初めての春
初めての春、新しい学年が始まる日。校門前の道路には、生き生きとした気配が漂っていた。朝日がそっと顔を出し、街全体が明るさに包まれる中、新一年生のための新たな冒険が幕を開けようとしていた。
歩道には元気いっぱいの新入生たちが集まり、制服姿が華やかな雰囲気を醸し出している。リュックサックを背負い、制服のボタンをきちんと留め、彼らはわくわくとした期待に満ちた表情を浮かべていた。
その中に、しっかりとした表情をした紗矢もいた。彼女は友達と話しながら、新しい友情が芽生える予感に心躍らせていた。道路には笑い声と歓声が響き、新たな一歩を踏み出す喜びが感じられた。
校門の前に立つと、先輩たちが笑顔で出迎えてくれた。彼らの存在が新入生たちに安心感と温かさをもたらしている。校内へ足を踏み入れる瞬間、緊張感と興奮が交錯して、胸が高鳴った。
交差点の向こうからは、慌ただしく近づく車の音が聞こえてきた。紗矢はその音に気づいて足を止め、不安な表情を浮かべた。道路を渡る際、紗矢は一瞬、車と目が合い、心臓が高鳴った。
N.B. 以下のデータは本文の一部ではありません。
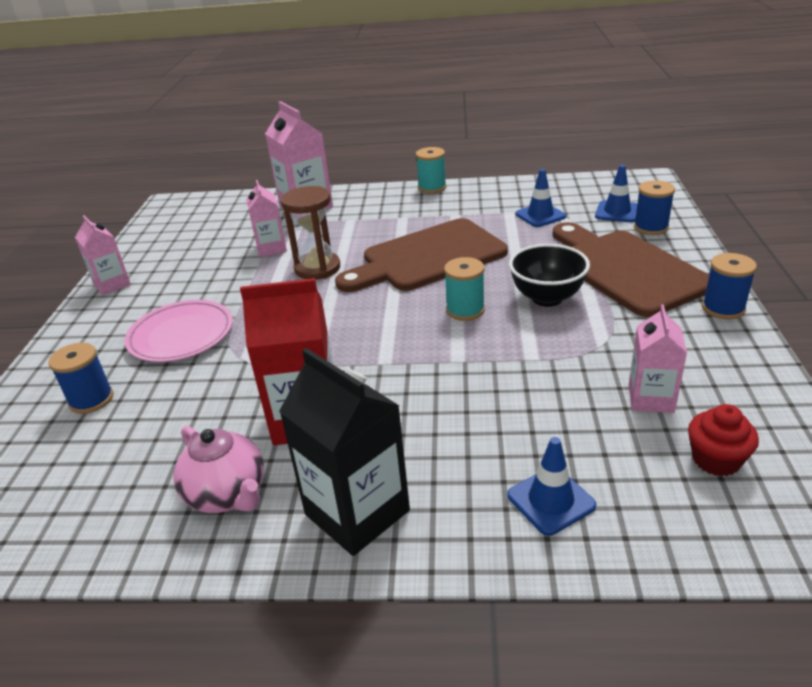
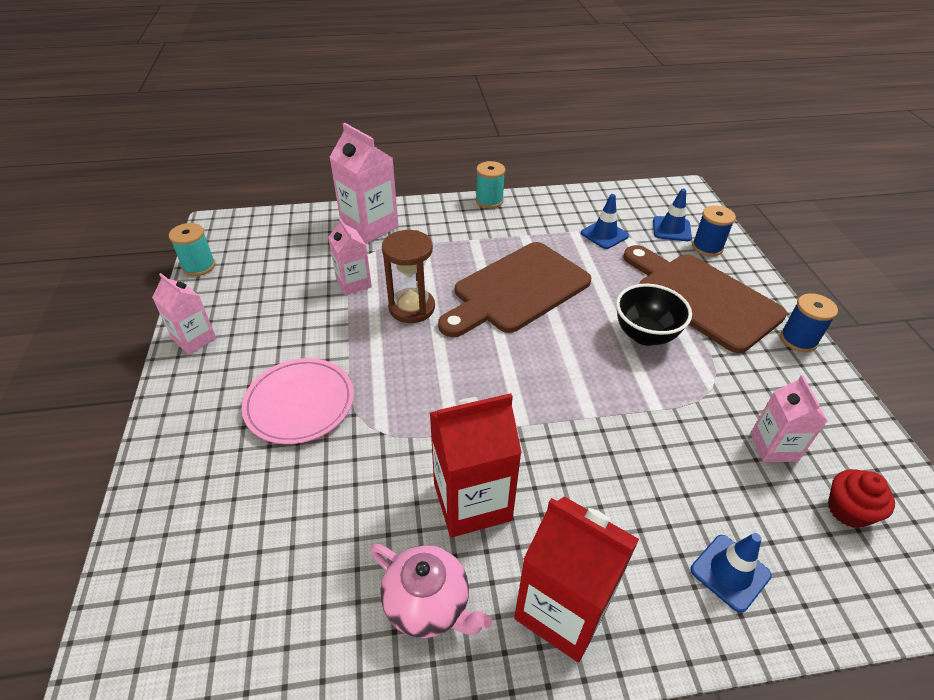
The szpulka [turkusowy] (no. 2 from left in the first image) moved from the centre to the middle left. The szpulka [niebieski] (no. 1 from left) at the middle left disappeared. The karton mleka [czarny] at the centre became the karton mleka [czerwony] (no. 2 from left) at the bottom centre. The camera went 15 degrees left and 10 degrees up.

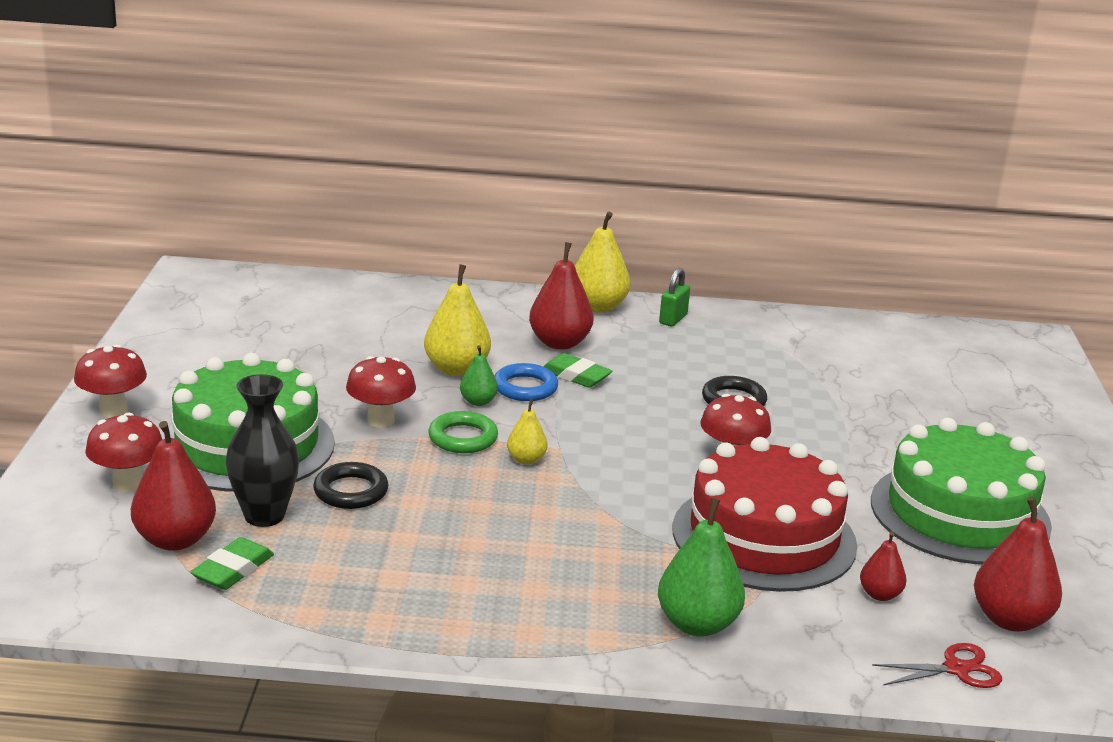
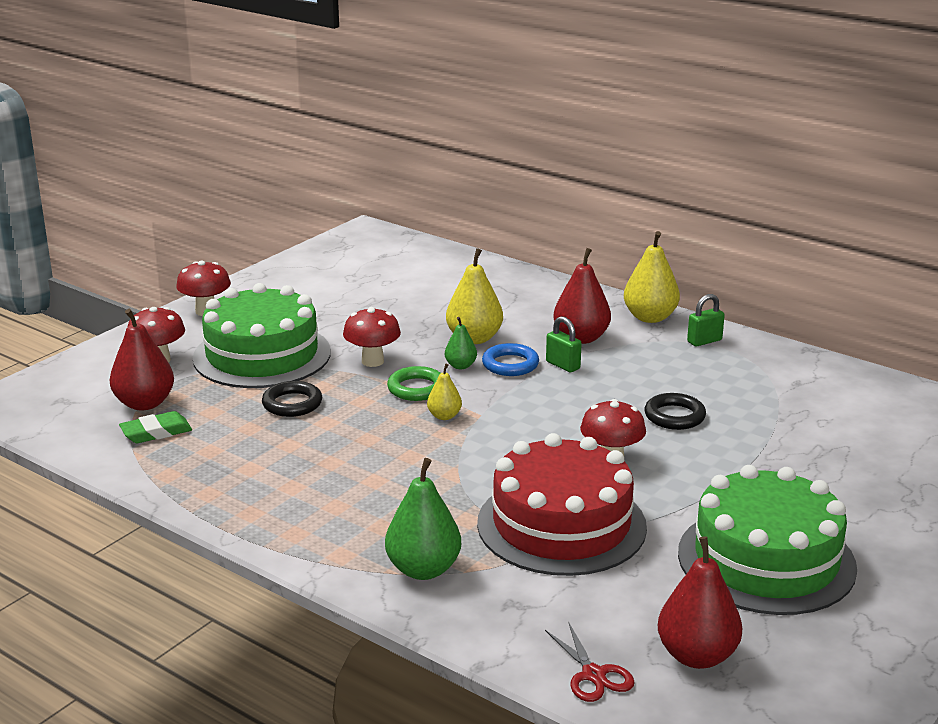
The gumka do mazania [zielony] (no. 2 from left) at the centre was replaced by the kłódka [zielony] (no. 1 from left) at the centre. The wazon [czarny] at the middle left disappeared. The gruszka [czerwony] (no. 3 from left) at the bottom right disappeared. The nożyczki [czerwony] at the bottom right turned 45 degrees clockwise. The camera went 35 degrees right and 0 degrees up.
そして突然、車が制御を失い、紗矢に突っ込もうとしていることに気付いた。周囲の声が一つに結集し、歓声と叫び声が交錯する中、紗矢は体を動かして避けようとしたが、時すでに遅く、車との衝突が避けられなかった。
その瞬間、激しい衝撃と痛みが紗矢を襲った。体が空中に放り出され、地面に叩きつけられるようにして倒れた。周囲のざわめきと混乱が彼女の耳に入り、視界が歪んでいくような感覚が広がっていった。
痛みに耐えつつ、紗矢は必死に意識を保とうとした。しかし、その時、突然、彼女の名前が呼ばれる声が聞こえた。それは母親の声だった。彼女は交差点の向こうから駆けつけ、息子を心配する視線を紗矢に向けていた。
「紗矢! 大丈夫!?」母親は叫びながら慌てて紗矢に近づき、彼女の体を支えた。紗矢は母親の温かい手に触れ、安心感が胸に広がったが、その後、衝撃と痛みに再び襲われ、意識が徐々に薄れていった。
母親の声が遠ざかり、周囲の光景がぼやけていく中、紗矢は意識を保つことができずに闇の中へと沈んでいった。